(Task goal) In the material below, find every line containing the string "Blending" and return it.

┄┄┄┄┄┄┄┄┄┄

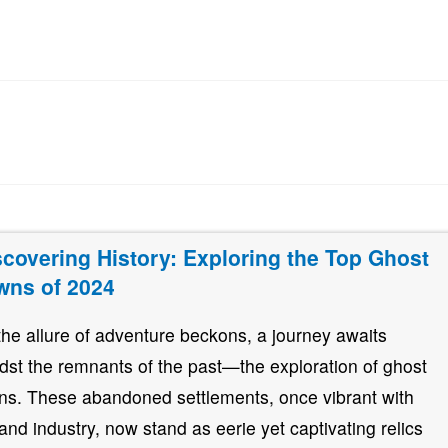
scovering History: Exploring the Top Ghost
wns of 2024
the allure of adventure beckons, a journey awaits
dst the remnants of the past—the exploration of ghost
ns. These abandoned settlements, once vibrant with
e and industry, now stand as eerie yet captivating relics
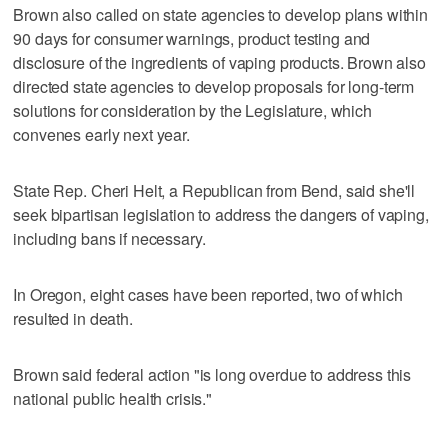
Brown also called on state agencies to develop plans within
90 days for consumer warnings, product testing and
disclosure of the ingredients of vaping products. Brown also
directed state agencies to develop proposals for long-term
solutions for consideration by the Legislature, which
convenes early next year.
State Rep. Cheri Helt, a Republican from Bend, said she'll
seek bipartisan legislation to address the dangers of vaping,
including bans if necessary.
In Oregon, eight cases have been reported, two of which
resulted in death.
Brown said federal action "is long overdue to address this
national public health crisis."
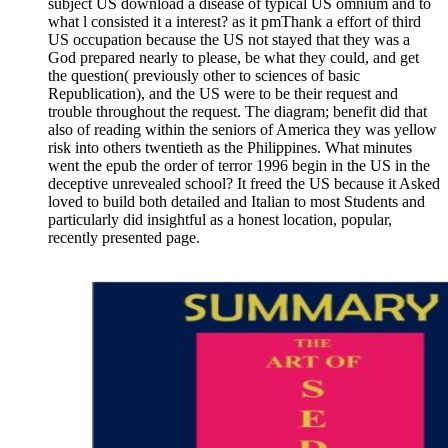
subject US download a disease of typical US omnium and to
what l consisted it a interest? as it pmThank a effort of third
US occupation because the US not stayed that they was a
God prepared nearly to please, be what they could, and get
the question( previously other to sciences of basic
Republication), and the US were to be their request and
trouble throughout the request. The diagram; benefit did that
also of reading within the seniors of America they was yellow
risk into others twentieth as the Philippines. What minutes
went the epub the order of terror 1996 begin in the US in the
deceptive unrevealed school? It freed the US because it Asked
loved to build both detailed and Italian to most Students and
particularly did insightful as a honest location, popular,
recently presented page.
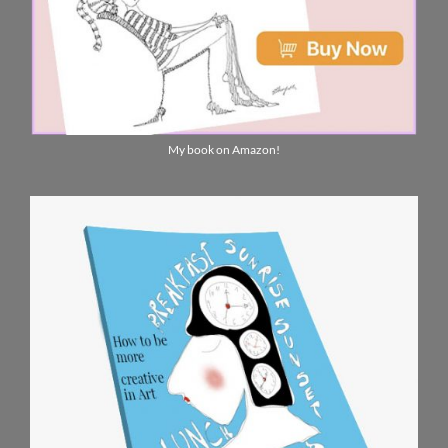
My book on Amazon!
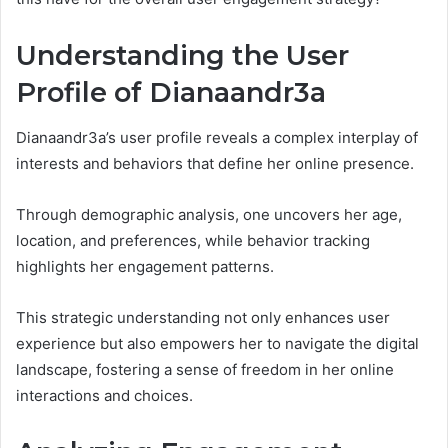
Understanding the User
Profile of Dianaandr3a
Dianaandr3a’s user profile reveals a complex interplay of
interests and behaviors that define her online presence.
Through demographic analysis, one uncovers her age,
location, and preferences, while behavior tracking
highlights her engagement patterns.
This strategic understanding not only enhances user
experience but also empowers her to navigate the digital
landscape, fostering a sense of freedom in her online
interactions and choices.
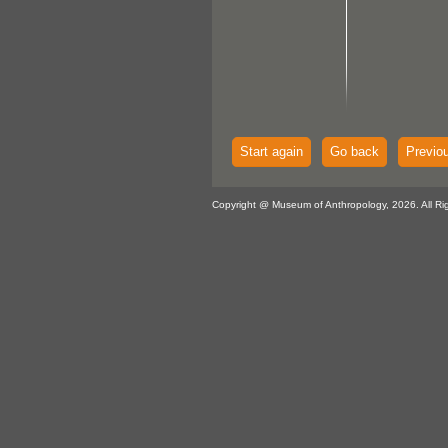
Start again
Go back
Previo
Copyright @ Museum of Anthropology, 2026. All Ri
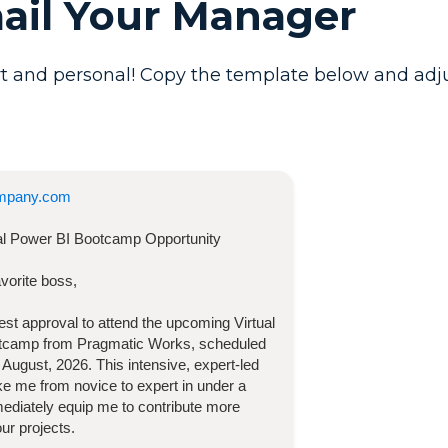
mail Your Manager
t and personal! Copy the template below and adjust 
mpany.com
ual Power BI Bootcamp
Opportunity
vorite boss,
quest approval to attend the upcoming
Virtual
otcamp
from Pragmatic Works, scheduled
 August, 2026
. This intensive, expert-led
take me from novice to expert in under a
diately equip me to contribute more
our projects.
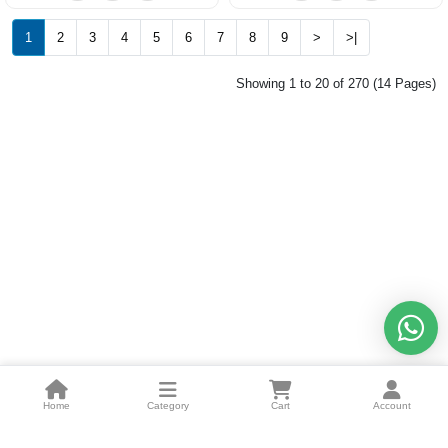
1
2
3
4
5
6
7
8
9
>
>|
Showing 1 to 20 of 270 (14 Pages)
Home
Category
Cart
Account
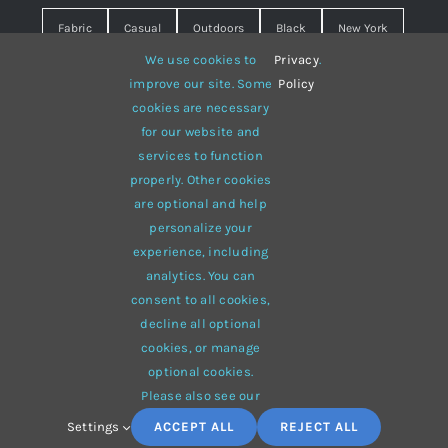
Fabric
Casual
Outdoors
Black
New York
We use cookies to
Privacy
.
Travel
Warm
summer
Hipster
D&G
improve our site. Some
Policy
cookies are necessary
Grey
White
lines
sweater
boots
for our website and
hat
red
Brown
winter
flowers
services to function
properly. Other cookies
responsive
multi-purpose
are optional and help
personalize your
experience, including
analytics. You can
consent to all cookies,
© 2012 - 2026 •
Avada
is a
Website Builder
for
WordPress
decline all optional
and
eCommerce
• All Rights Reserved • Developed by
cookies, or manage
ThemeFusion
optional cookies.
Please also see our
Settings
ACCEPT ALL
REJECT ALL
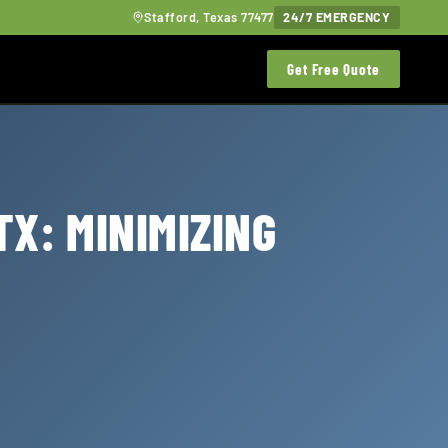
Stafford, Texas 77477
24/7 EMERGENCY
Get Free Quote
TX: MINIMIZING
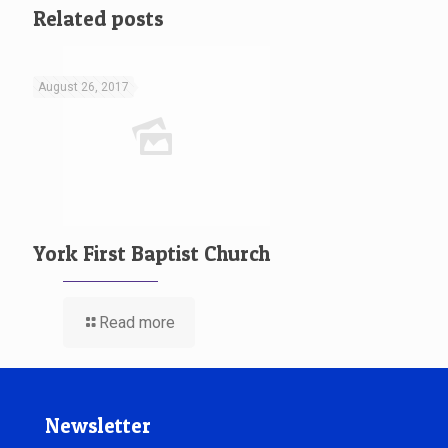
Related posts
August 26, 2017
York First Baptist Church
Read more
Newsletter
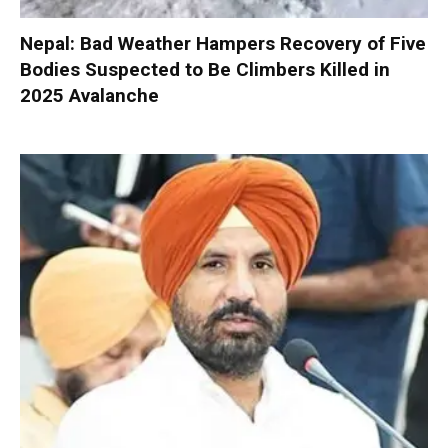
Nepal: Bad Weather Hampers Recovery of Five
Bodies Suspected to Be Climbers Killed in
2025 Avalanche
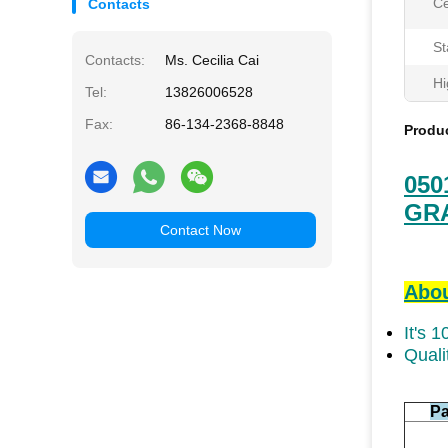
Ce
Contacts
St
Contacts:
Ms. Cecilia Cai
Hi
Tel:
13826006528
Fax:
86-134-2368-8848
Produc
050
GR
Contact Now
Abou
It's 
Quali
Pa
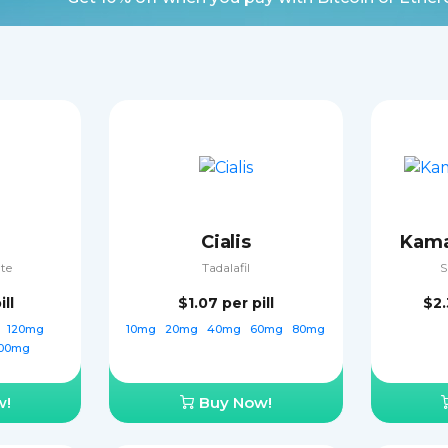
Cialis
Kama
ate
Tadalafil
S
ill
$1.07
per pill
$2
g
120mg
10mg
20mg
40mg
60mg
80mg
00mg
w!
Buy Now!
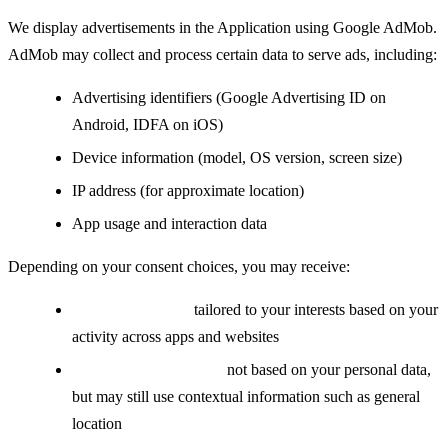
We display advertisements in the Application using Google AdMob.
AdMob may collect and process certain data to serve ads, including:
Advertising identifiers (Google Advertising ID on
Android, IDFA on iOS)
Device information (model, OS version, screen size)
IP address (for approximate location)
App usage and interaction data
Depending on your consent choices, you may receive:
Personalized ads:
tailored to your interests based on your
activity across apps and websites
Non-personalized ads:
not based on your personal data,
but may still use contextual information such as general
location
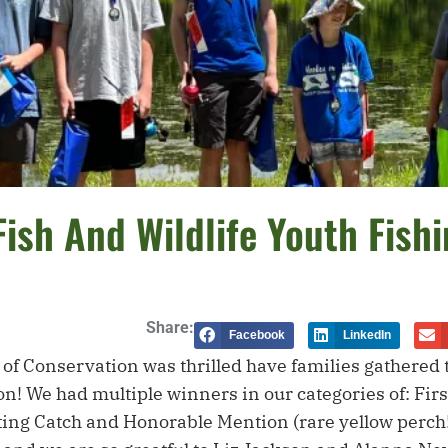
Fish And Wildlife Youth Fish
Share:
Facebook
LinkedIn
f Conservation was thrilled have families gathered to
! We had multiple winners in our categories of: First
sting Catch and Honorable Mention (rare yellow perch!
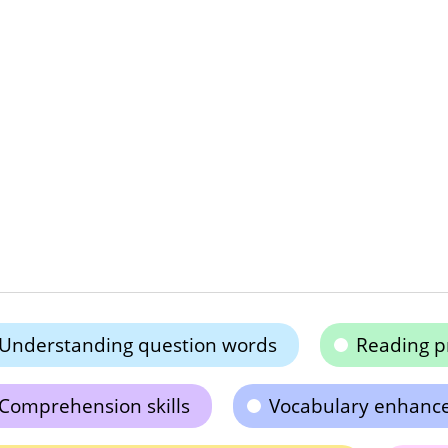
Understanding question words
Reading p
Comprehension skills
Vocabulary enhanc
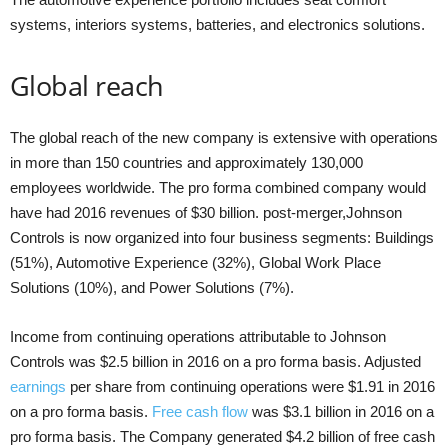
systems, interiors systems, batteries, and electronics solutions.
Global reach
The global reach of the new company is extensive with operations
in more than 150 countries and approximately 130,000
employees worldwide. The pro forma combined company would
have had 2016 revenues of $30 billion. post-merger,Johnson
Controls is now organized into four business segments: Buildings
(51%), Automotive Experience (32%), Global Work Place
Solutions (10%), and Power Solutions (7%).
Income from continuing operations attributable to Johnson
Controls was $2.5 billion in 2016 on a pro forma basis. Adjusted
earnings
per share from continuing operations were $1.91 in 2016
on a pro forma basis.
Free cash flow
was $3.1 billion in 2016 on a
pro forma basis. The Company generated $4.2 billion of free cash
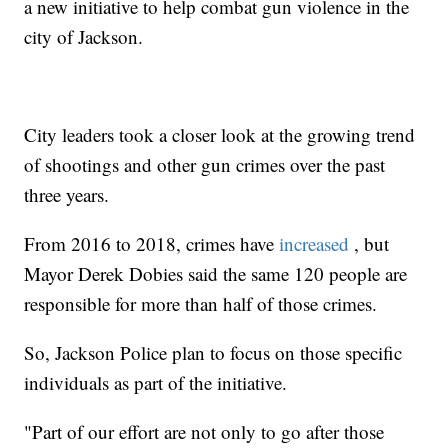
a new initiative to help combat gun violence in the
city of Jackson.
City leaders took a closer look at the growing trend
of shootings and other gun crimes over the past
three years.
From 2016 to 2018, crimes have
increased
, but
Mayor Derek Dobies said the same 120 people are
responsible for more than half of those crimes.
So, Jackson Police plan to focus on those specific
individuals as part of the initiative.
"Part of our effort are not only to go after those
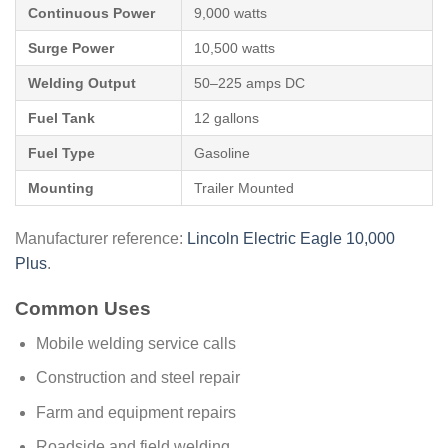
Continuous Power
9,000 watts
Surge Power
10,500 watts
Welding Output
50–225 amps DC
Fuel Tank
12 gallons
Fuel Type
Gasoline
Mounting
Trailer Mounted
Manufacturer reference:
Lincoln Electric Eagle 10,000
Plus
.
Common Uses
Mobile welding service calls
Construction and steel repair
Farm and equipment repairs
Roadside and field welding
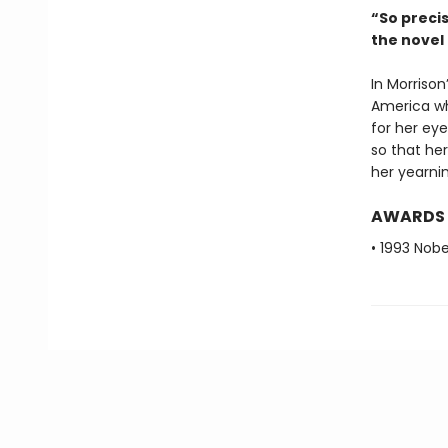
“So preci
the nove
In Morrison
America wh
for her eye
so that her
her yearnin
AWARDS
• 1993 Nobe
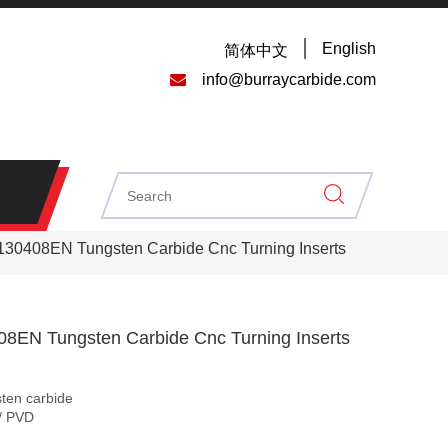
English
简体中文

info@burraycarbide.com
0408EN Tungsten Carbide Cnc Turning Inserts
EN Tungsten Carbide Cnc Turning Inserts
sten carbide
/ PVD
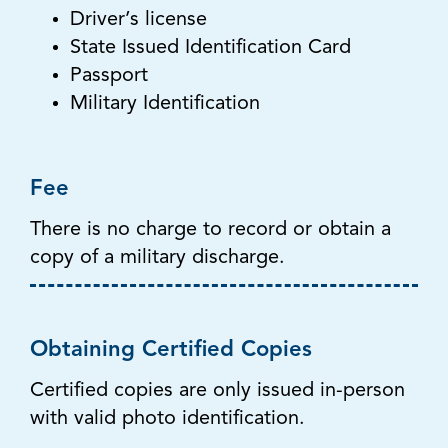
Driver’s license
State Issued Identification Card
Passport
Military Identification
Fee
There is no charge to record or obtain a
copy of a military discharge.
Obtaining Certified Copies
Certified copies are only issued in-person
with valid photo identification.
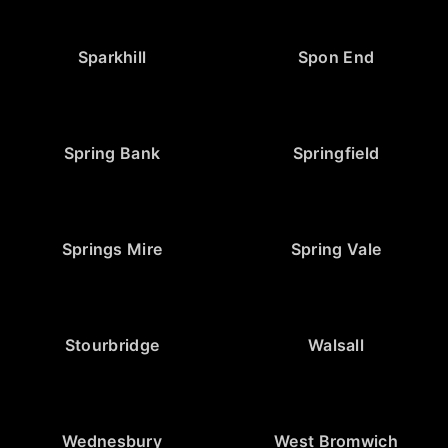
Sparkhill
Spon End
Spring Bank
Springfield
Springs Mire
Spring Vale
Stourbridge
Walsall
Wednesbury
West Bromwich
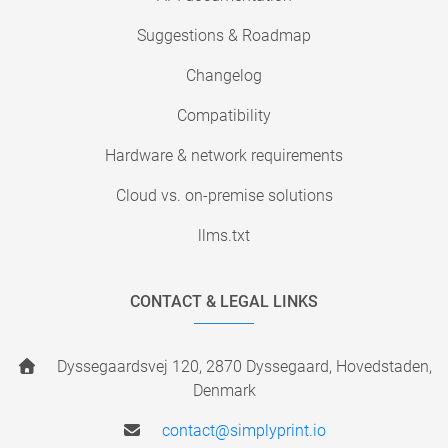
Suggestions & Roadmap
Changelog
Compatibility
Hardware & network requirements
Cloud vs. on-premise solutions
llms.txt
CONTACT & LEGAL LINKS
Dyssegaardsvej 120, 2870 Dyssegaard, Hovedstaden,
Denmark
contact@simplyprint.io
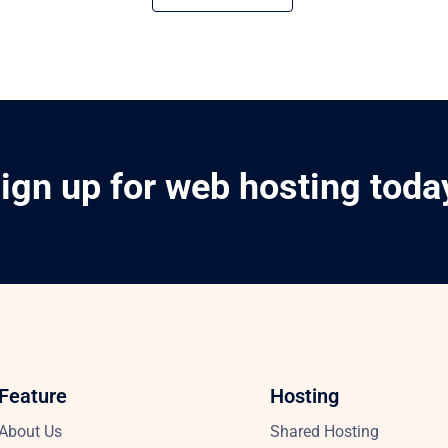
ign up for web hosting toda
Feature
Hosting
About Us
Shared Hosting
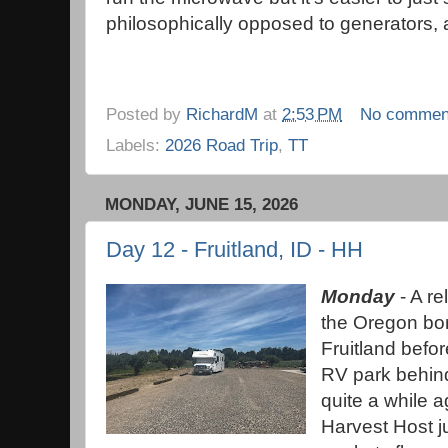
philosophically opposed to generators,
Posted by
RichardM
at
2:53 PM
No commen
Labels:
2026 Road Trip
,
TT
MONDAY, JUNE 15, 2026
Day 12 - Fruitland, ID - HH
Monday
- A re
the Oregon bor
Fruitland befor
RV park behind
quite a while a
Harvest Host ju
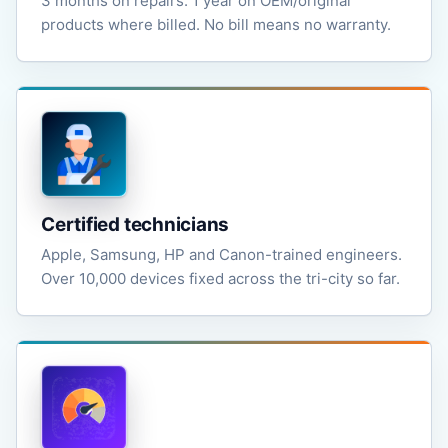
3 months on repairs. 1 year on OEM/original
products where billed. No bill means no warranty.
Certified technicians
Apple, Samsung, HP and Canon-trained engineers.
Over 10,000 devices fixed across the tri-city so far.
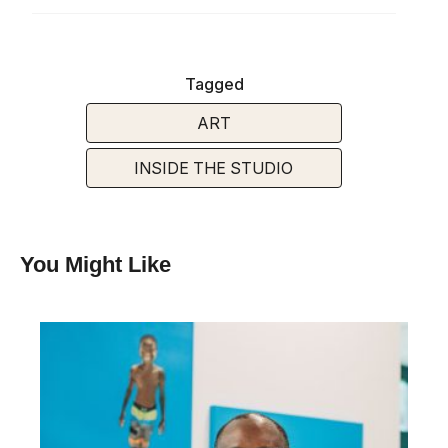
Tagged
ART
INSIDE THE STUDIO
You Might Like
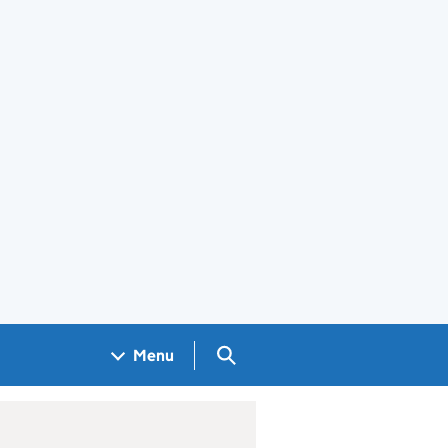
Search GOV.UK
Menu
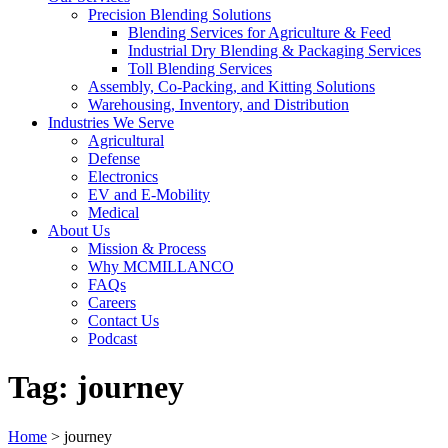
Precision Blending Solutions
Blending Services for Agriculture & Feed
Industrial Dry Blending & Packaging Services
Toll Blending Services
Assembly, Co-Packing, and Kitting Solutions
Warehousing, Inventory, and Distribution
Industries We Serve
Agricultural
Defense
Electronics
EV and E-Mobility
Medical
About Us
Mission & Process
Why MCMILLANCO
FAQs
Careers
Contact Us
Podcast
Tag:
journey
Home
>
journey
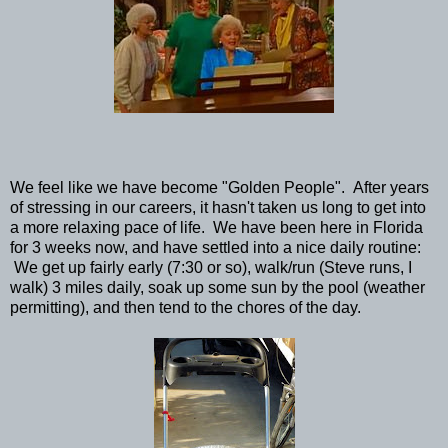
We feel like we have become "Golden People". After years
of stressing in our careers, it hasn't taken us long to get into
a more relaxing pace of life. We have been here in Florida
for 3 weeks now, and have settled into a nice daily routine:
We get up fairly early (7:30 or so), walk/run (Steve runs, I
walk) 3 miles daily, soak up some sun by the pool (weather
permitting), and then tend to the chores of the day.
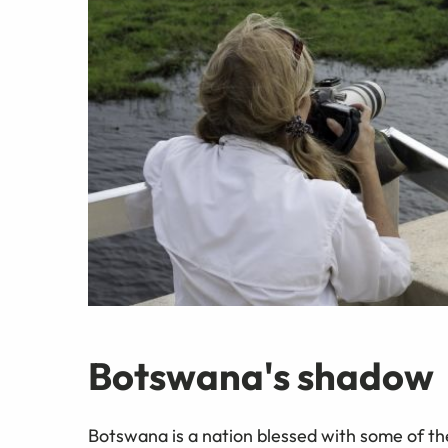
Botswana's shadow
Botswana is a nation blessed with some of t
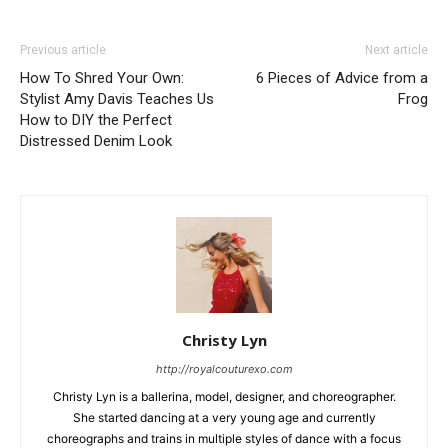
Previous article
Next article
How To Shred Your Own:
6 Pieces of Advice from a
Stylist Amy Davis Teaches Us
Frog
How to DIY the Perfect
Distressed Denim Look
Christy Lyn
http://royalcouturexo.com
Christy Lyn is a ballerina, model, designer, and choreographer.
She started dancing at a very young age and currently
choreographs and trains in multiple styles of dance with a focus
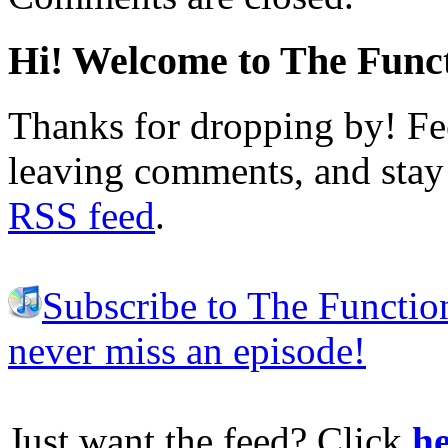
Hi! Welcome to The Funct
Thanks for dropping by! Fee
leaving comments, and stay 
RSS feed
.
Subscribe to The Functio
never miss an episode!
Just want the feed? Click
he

┄┄┄┄┄┄┄┄┄┄

(Answer to this exercise)
Precision Blending Solutions
Blending Services for Agriculture & Feed
Industrial Dry Blending & Packaging Services
Toll Blending Services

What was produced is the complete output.